Over a three year period the defendants are alleged to have made a series of misrepresentations to potential investors in connection with the sale of BioChemics securities which included:
- Claims that in 2011 the company had ongoing research and development collaborations with certain other pharmaceutical companies which either did not exist or had terminated two years earlier;
- Representing that in 2010 the company had two drugs then under FDA review when in fact it did not;
- Giving investors reports on the progress and results of clinical trials for BioChemics’ products which were false;
- Providing investors with incorrect valuations for the company which supposedly were prepared by reputable independent investment banks, one of which included a claim that it was worth up to $2 billion in 2009; and
- Telling investors that Mr. Masiz was going to fund BioChemics’ operating expenses and clinical trials and that he was not taking a salary when in fact he was paying for his living expenses from investor funds.

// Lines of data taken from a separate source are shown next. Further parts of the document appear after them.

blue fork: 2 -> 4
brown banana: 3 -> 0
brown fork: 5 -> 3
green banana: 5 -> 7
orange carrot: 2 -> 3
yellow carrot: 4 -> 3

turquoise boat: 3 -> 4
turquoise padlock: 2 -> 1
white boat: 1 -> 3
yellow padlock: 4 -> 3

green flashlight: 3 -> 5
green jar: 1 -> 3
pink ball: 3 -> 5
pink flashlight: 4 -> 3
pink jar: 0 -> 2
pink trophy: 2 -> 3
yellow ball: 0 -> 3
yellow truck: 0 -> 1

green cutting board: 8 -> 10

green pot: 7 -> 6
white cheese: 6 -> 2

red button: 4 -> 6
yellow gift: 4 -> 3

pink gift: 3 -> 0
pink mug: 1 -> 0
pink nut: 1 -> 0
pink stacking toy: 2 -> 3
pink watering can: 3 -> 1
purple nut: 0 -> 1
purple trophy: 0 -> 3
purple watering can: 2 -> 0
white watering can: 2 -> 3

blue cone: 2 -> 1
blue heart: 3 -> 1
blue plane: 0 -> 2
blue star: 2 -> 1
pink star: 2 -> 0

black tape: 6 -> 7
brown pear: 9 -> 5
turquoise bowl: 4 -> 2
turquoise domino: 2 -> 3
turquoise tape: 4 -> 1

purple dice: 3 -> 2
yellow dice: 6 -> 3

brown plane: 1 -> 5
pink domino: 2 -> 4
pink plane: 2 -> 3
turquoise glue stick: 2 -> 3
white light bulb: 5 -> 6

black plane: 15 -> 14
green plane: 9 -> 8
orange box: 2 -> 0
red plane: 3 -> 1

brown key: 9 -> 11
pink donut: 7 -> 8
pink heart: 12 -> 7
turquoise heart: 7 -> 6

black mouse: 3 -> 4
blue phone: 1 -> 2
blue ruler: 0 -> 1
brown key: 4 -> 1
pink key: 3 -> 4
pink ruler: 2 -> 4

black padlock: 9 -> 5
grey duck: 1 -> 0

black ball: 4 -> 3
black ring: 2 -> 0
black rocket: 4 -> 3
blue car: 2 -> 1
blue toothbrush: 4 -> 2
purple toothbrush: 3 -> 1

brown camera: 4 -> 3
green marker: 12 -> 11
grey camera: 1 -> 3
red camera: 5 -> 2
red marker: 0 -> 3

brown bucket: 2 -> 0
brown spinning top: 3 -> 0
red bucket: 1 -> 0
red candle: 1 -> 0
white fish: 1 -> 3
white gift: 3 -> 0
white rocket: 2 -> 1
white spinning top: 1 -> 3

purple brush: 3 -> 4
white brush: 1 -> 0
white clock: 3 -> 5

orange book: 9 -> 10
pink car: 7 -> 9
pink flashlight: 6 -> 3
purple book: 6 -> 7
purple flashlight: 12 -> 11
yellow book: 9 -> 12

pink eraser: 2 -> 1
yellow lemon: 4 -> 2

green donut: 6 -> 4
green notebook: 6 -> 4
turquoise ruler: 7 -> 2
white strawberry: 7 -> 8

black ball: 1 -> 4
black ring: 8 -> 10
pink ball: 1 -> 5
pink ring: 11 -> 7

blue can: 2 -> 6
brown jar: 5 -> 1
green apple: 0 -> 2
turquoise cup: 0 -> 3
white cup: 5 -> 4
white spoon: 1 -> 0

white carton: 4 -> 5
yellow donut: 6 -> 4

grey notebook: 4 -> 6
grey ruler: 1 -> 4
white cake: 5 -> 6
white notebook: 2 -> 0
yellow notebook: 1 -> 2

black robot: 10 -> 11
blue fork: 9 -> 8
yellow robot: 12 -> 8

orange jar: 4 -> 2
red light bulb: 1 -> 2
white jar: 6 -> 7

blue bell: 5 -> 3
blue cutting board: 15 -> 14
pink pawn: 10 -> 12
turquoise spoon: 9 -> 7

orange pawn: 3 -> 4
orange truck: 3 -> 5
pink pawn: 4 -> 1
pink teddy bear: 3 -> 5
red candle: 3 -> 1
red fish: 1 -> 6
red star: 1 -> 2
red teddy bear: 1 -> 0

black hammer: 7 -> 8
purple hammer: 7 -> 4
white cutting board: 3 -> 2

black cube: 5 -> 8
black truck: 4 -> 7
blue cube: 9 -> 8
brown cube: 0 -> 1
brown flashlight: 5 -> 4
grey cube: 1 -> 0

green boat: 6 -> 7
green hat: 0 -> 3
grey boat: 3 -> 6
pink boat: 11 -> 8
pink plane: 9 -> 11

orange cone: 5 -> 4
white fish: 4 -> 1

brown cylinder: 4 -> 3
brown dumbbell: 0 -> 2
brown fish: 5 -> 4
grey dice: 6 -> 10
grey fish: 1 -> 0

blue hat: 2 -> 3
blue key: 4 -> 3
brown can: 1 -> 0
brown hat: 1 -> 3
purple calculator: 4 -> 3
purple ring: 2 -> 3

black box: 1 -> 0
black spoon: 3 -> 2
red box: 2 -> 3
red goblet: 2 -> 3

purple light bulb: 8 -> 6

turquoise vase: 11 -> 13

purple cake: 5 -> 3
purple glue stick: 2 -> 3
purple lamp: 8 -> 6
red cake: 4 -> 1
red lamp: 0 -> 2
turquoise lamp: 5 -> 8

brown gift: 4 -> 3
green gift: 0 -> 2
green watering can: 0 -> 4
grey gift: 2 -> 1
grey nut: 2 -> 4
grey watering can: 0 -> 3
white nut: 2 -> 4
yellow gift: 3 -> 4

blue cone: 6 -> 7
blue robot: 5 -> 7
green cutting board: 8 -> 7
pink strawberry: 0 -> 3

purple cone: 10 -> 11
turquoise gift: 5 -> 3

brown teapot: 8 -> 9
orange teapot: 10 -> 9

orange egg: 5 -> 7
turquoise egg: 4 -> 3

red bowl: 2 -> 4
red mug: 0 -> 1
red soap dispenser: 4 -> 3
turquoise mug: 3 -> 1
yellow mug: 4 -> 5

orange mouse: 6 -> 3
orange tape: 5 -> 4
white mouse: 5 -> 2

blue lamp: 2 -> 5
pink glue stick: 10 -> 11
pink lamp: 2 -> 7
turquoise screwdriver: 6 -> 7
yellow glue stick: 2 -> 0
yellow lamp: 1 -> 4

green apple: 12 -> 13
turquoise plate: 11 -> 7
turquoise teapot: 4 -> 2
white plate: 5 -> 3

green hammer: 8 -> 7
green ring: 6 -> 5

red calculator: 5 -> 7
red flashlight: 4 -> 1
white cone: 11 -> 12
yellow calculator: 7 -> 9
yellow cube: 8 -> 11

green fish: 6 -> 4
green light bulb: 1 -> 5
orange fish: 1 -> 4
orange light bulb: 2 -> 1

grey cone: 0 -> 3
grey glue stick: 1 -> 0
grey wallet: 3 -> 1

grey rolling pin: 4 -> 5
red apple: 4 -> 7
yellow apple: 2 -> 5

Previously, each of the individual defendants had violated the federal securities laws.
Mr. Masiz: In 2004 he was enjoined from violating the antifraud provisions of the federal securities laws and barred from serving as an officer or director of a public company for five years in connection in an action involving a pharmaceutical company.
Mr. Medoff: In 1993 he was a defendant in a case involving the sale of unregistered securities and consented to the entry of a permanent injunction prohibiting future violations of the antifraud provisions of the federal securities laws. Two years later the Commission entered an order barring him from the securities business and he pleaded guilty to two counts of conspiracy to commit securities fraud in a criminal case.
Mr. Kroning: He was a registered representative and has been barred for one year from the industry by the New York Stock Exchange but has not sought re-entry.
The Commission’s complaint alleges violations of Securities Act Section 17(a) and Exchange Act Sections 10(b) and 15(a). The case is pending.